026 when softness hurts
They say there is power in vulnerability, but what they do not say is how much it can truly ache.
Lately, I have been thinking about vulnerability. Not the curated kind we see online, but the real thing. The kind that trembles. The kind that leaves you exposed, heart first, with no guarantee that it will be met. There is power in showing up, unarmored and emotionally honest, and yes, it is brave. But bravery does not come without risk. Vulnerability opens us up not only to connection but also to hurt, misunderstanding, and criticism.
So if vulnerability is so powerful, why does it so often feel like a weakness?

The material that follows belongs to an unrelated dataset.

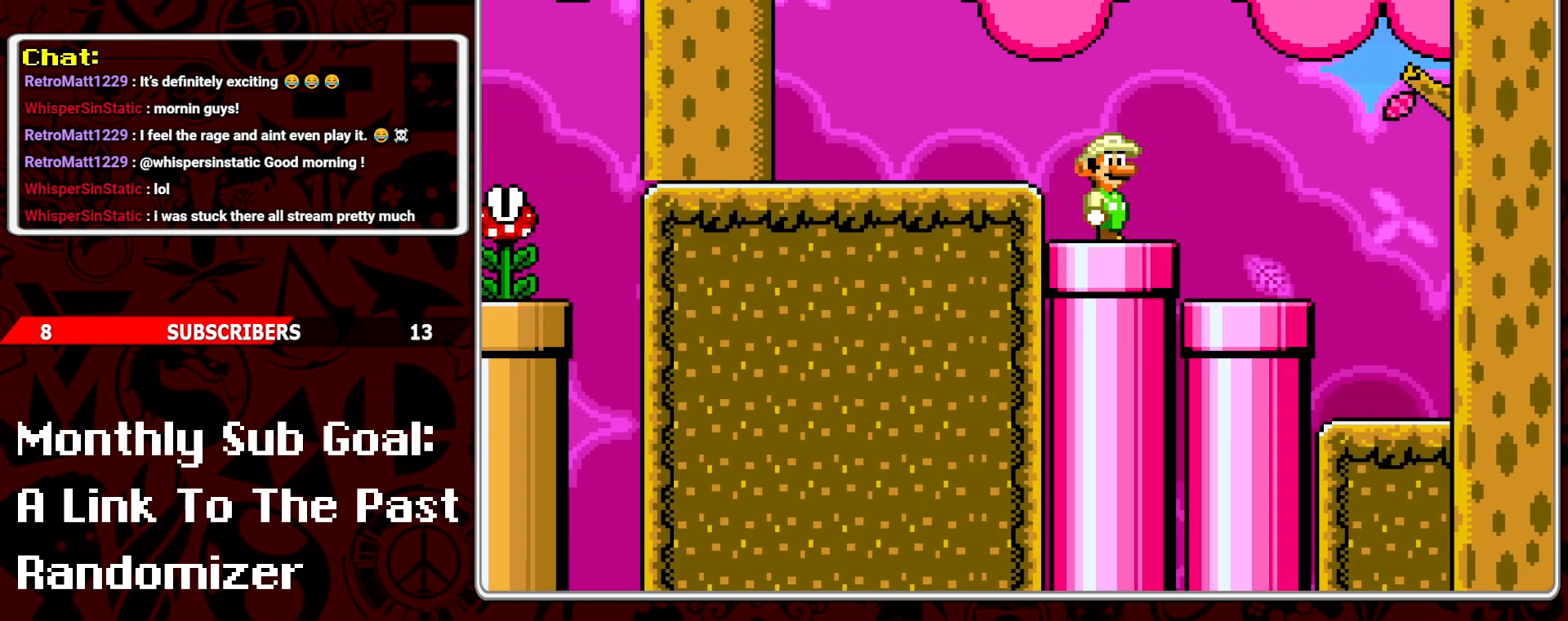
{"buttons": ["Y", "DPAD_LEFT"], "events": [[33, "B", "down"], [83, "Y", "down"], [167, "B", "up"]]}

When our openness is met with silence or, worse, dismissal, it does not feel brave. It feels naive. There is a particular kind of pain that comes not from being rejected, but from realizing that someone could not hold what we offered. And suddenly, what felt like an act of intimacy becomes a mirror, reflecting all the ways we long to feel understood and all the ways we are not.

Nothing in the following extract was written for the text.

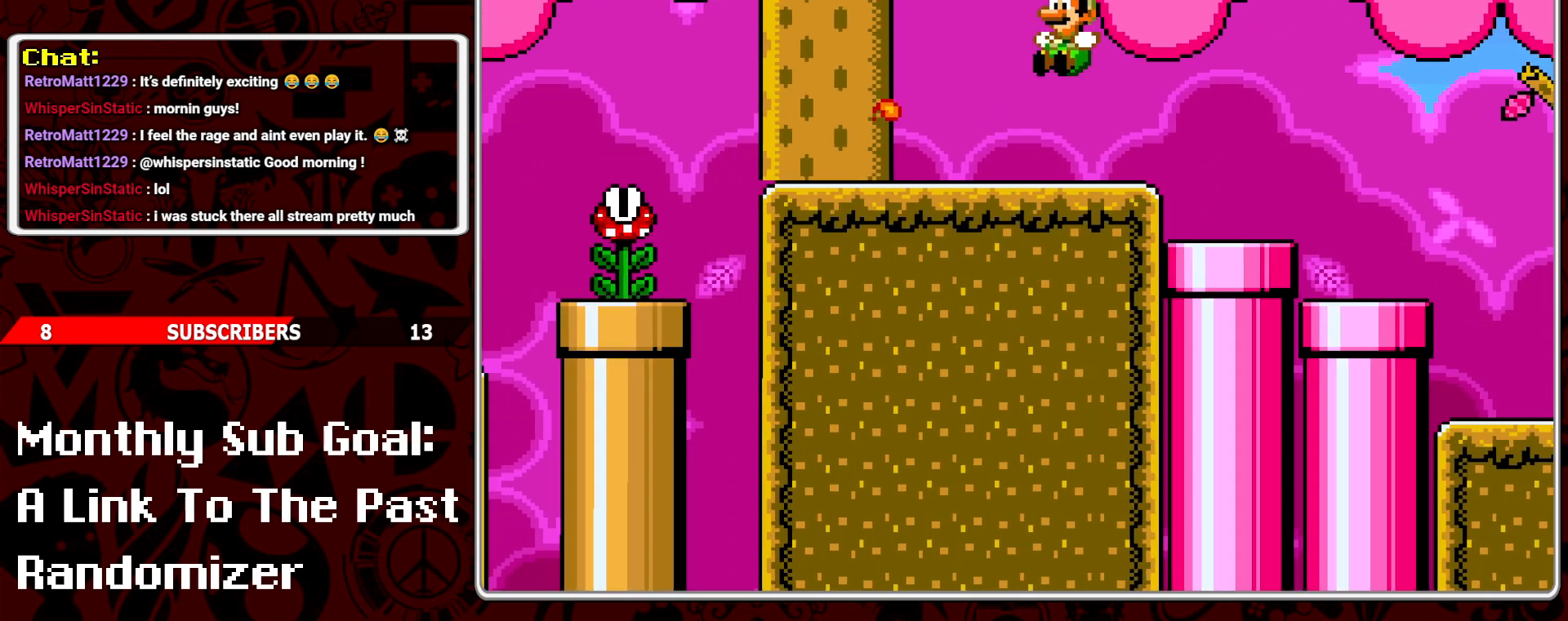
{"buttons": ["Y", "DPAD_LEFT"], "events": [[183, "DPAD_LEFT", "up"], [467, "DPAD_LEFT", "down"]]}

So I began to wonder if the power of vulnerability lies not in how it is received but in the radical act of offering it. There is quiet resistance in saying, "This is me, in all of my softness," in a world that often rewards detachment and control over compassion and empathy. Vulnerability invites connection, but it also invites uncertainty. It asks us to trust that even when we are not received the way we hope to be, we are still intact. We are still whole.
There was a time when I believed vulnerability was a bridge to another person. Now I wonder if that bridge has always been meant to lead us back to ourselves. A way of affirming that we are capable of love, of feeling deeply, of choosing truth even when it is not safe. Even when it hurts.
So maybe the ache of vulnerability is not a sign of weakness. Maybe it is a sign that we are still here, still choosing honesty over pretense, still honoring the parts of us that long for closeness. And maybe, just maybe, that is what makes us strong in the end.